§ **EXERCISE REQUIREMENTS**
Output every line of the material below verbatim, changing nothing.

[EXERCISE MATERIALS start]

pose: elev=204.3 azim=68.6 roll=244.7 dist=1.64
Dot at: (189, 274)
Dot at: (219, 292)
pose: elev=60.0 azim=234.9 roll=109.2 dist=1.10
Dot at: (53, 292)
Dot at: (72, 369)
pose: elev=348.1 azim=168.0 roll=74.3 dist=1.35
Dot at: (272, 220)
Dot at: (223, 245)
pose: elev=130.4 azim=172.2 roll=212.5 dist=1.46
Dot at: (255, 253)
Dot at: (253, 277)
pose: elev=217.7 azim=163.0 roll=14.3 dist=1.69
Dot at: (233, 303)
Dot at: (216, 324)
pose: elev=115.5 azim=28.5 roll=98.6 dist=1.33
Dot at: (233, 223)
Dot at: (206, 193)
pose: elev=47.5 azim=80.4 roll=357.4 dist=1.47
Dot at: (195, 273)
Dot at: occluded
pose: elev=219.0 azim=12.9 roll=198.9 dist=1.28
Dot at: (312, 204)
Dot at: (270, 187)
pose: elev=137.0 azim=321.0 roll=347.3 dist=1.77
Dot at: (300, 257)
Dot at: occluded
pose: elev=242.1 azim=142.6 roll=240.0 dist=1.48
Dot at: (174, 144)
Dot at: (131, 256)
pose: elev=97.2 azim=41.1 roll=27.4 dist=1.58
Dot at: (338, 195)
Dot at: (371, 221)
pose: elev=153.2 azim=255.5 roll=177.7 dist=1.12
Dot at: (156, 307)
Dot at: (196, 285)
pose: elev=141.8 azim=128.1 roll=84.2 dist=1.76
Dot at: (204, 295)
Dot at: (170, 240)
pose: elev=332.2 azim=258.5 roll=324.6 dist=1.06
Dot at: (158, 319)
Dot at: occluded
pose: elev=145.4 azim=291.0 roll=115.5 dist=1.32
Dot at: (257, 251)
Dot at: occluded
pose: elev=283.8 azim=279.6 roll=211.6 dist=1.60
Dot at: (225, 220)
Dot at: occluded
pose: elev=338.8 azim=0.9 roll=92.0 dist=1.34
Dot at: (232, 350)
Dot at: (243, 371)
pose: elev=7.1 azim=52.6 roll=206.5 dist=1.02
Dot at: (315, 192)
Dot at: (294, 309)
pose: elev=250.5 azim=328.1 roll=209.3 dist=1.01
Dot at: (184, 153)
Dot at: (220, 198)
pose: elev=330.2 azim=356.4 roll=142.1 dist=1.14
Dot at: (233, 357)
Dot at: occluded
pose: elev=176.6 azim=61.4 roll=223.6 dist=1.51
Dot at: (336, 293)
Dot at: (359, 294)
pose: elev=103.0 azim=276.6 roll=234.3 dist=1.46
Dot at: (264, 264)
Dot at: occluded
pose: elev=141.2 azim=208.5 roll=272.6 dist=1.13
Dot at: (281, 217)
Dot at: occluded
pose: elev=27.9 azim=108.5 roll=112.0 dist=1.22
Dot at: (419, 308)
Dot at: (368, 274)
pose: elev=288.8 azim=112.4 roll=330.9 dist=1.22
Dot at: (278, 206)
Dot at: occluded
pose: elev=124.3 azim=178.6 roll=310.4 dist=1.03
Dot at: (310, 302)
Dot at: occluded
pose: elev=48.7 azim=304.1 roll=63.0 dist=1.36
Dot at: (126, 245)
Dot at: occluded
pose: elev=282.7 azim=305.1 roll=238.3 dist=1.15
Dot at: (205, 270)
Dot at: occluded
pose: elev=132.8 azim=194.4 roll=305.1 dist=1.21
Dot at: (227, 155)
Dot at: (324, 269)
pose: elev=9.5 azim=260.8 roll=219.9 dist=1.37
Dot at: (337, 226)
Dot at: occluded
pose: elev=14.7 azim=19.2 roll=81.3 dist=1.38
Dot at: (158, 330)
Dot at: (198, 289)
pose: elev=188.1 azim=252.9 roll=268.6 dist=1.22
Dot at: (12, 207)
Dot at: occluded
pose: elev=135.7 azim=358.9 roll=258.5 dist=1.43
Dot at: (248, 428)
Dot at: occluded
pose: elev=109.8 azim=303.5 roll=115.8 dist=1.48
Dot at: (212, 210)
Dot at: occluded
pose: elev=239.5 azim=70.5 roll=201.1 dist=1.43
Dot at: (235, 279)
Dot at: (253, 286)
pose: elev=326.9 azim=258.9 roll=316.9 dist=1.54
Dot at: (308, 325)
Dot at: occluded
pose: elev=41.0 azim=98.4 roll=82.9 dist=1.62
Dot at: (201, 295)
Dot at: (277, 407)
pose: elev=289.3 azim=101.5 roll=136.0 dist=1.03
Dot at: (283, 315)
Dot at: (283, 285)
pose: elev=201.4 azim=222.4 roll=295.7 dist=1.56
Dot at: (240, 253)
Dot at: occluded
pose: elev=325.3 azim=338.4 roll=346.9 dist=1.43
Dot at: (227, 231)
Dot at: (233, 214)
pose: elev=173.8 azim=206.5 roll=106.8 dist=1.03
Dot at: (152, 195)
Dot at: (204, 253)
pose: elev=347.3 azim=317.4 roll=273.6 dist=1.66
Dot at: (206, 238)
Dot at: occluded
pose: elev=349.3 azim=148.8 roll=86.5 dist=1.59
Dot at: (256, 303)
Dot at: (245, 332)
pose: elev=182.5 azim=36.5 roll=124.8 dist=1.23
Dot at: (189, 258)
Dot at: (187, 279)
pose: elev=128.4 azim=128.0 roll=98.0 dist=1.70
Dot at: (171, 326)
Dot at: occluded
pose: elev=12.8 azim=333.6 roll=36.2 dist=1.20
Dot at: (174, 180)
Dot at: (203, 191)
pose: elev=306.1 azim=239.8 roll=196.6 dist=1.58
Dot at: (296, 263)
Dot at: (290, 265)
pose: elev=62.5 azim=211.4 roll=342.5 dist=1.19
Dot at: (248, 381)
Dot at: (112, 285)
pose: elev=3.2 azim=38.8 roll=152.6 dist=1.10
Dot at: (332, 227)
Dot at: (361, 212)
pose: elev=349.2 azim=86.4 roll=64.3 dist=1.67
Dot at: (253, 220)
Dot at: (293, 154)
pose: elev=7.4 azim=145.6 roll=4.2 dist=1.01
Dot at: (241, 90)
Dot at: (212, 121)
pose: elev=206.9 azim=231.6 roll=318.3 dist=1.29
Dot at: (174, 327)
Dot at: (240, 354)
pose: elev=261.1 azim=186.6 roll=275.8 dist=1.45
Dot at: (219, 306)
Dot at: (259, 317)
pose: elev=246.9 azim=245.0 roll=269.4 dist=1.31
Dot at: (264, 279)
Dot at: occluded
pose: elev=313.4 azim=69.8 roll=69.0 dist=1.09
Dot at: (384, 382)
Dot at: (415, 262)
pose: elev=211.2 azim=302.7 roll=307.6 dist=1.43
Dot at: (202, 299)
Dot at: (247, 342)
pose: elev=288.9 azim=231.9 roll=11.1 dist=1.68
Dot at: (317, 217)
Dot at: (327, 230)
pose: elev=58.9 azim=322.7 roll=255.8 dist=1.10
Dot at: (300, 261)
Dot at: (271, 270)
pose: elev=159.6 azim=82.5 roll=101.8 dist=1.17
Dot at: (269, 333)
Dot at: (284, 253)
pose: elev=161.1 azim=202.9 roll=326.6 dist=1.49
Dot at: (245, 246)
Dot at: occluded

[EXERCISE MATERIALS end]

§ **THE ANSWER**
pose: elev=204.3 azim=68.6 roll=244.7 dist=1.64
Dot at: (189, 274)
Dot at: (219, 292)
pose: elev=60.0 azim=234.9 roll=109.2 dist=1.10
Dot at: (53, 292)
Dot at: (72, 369)
pose: elev=348.1 azim=168.0 roll=74.3 dist=1.35
Dot at: (272, 220)
Dot at: (223, 245)
pose: elev=130.4 azim=172.2 roll=212.5 dist=1.46
Dot at: (255, 253)
Dot at: (253, 277)
pose: elev=217.7 azim=163.0 roll=14.3 dist=1.69
Dot at: (233, 303)
Dot at: (216, 324)
pose: elev=115.5 azim=28.5 roll=98.6 dist=1.33
Dot at: (233, 223)
Dot at: (206, 193)
pose: elev=47.5 azim=80.4 roll=357.4 dist=1.47
Dot at: (195, 273)
Dot at: occluded
pose: elev=219.0 azim=12.9 roll=198.9 dist=1.28
Dot at: (312, 204)
Dot at: (270, 187)
pose: elev=137.0 azim=321.0 roll=347.3 dist=1.77
Dot at: (300, 257)
Dot at: occluded
pose: elev=242.1 azim=142.6 roll=240.0 dist=1.48
Dot at: (174, 144)
Dot at: (131, 256)
pose: elev=97.2 azim=41.1 roll=27.4 dist=1.58
Dot at: (338, 195)
Dot at: (371, 221)
pose: elev=153.2 azim=255.5 roll=177.7 dist=1.12
Dot at: (156, 307)
Dot at: (196, 285)
pose: elev=141.8 azim=128.1 roll=84.2 dist=1.76
Dot at: (204, 295)
Dot at: (170, 240)
pose: elev=332.2 azim=258.5 roll=324.6 dist=1.06
Dot at: (158, 319)
Dot at: occluded
pose: elev=145.4 azim=291.0 roll=115.5 dist=1.32
Dot at: (257, 251)
Dot at: occluded
pose: elev=283.8 azim=279.6 roll=211.6 dist=1.60
Dot at: (225, 220)
Dot at: occluded
pose: elev=338.8 azim=0.9 roll=92.0 dist=1.34
Dot at: (232, 350)
Dot at: (243, 371)
pose: elev=7.1 azim=52.6 roll=206.5 dist=1.02
Dot at: (315, 192)
Dot at: (294, 309)
pose: elev=250.5 azim=328.1 roll=209.3 dist=1.01
Dot at: (184, 153)
Dot at: (220, 198)
pose: elev=330.2 azim=356.4 roll=142.1 dist=1.14
Dot at: (233, 357)
Dot at: occluded
pose: elev=176.6 azim=61.4 roll=223.6 dist=1.51
Dot at: (336, 293)
Dot at: (359, 294)
pose: elev=103.0 azim=276.6 roll=234.3 dist=1.46
Dot at: (264, 264)
Dot at: occluded
pose: elev=141.2 azim=208.5 roll=272.6 dist=1.13
Dot at: (281, 217)
Dot at: occluded
pose: elev=27.9 azim=108.5 roll=112.0 dist=1.22
Dot at: (419, 308)
Dot at: (368, 274)
pose: elev=288.8 azim=112.4 roll=330.9 dist=1.22
Dot at: (278, 206)
Dot at: occluded
pose: elev=124.3 azim=178.6 roll=310.4 dist=1.03
Dot at: (310, 302)
Dot at: occluded
pose: elev=48.7 azim=304.1 roll=63.0 dist=1.36
Dot at: (126, 245)
Dot at: occluded
pose: elev=282.7 azim=305.1 roll=238.3 dist=1.15
Dot at: (205, 270)
Dot at: occluded
pose: elev=132.8 azim=194.4 roll=305.1 dist=1.21
Dot at: (227, 155)
Dot at: (324, 269)
pose: elev=9.5 azim=260.8 roll=219.9 dist=1.37
Dot at: (337, 226)
Dot at: occluded
pose: elev=14.7 azim=19.2 roll=81.3 dist=1.38
Dot at: (158, 330)
Dot at: (198, 289)
pose: elev=188.1 azim=252.9 roll=268.6 dist=1.22
Dot at: (12, 207)
Dot at: occluded
pose: elev=135.7 azim=358.9 roll=258.5 dist=1.43
Dot at: (248, 428)
Dot at: occluded
pose: elev=109.8 azim=303.5 roll=115.8 dist=1.48
Dot at: (212, 210)
Dot at: occluded
pose: elev=239.5 azim=70.5 roll=201.1 dist=1.43
Dot at: (235, 279)
Dot at: (253, 286)
pose: elev=326.9 azim=258.9 roll=316.9 dist=1.54
Dot at: (308, 325)
Dot at: occluded
pose: elev=41.0 azim=98.4 roll=82.9 dist=1.62
Dot at: (201, 295)
Dot at: (277, 407)
pose: elev=289.3 azim=101.5 roll=136.0 dist=1.03
Dot at: (283, 315)
Dot at: (283, 285)
pose: elev=201.4 azim=222.4 roll=295.7 dist=1.56
Dot at: (240, 253)
Dot at: occluded
pose: elev=325.3 azim=338.4 roll=346.9 dist=1.43
Dot at: (227, 231)
Dot at: (233, 214)
pose: elev=173.8 azim=206.5 roll=106.8 dist=1.03
Dot at: (152, 195)
Dot at: (204, 253)
pose: elev=347.3 azim=317.4 roll=273.6 dist=1.66
Dot at: (206, 238)
Dot at: occluded
pose: elev=349.3 azim=148.8 roll=86.5 dist=1.59
Dot at: (256, 303)
Dot at: (245, 332)
pose: elev=182.5 azim=36.5 roll=124.8 dist=1.23
Dot at: (189, 258)
Dot at: (187, 279)
pose: elev=128.4 azim=128.0 roll=98.0 dist=1.70
Dot at: (171, 326)
Dot at: occluded
pose: elev=12.8 azim=333.6 roll=36.2 dist=1.20
Dot at: (174, 180)
Dot at: (203, 191)
pose: elev=306.1 azim=239.8 roll=196.6 dist=1.58
Dot at: (296, 263)
Dot at: (290, 265)
pose: elev=62.5 azim=211.4 roll=342.5 dist=1.19
Dot at: (248, 381)
Dot at: (112, 285)
pose: elev=3.2 azim=38.8 roll=152.6 dist=1.10
Dot at: (332, 227)
Dot at: (361, 212)
pose: elev=349.2 azim=86.4 roll=64.3 dist=1.67
Dot at: (253, 220)
Dot at: (293, 154)
pose: elev=7.4 azim=145.6 roll=4.2 dist=1.01
Dot at: (241, 90)
Dot at: (212, 121)
pose: elev=206.9 azim=231.6 roll=318.3 dist=1.29
Dot at: (174, 327)
Dot at: (240, 354)
pose: elev=261.1 azim=186.6 roll=275.8 dist=1.45
Dot at: (219, 306)
Dot at: (259, 317)
pose: elev=246.9 azim=245.0 roll=269.4 dist=1.31
Dot at: (264, 279)
Dot at: occluded
pose: elev=313.4 azim=69.8 roll=69.0 dist=1.09
Dot at: (384, 382)
Dot at: (415, 262)
pose: elev=211.2 azim=302.7 roll=307.6 dist=1.43
Dot at: (202, 299)
Dot at: (247, 342)
pose: elev=288.9 azim=231.9 roll=11.1 dist=1.68
Dot at: (317, 217)
Dot at: (327, 230)
pose: elev=58.9 azim=322.7 roll=255.8 dist=1.10
Dot at: (300, 261)
Dot at: (271, 270)
pose: elev=159.6 azim=82.5 roll=101.8 dist=1.17
Dot at: (269, 333)
Dot at: (284, 253)
pose: elev=161.1 azim=202.9 roll=326.6 dist=1.49
Dot at: (245, 246)
Dot at: occluded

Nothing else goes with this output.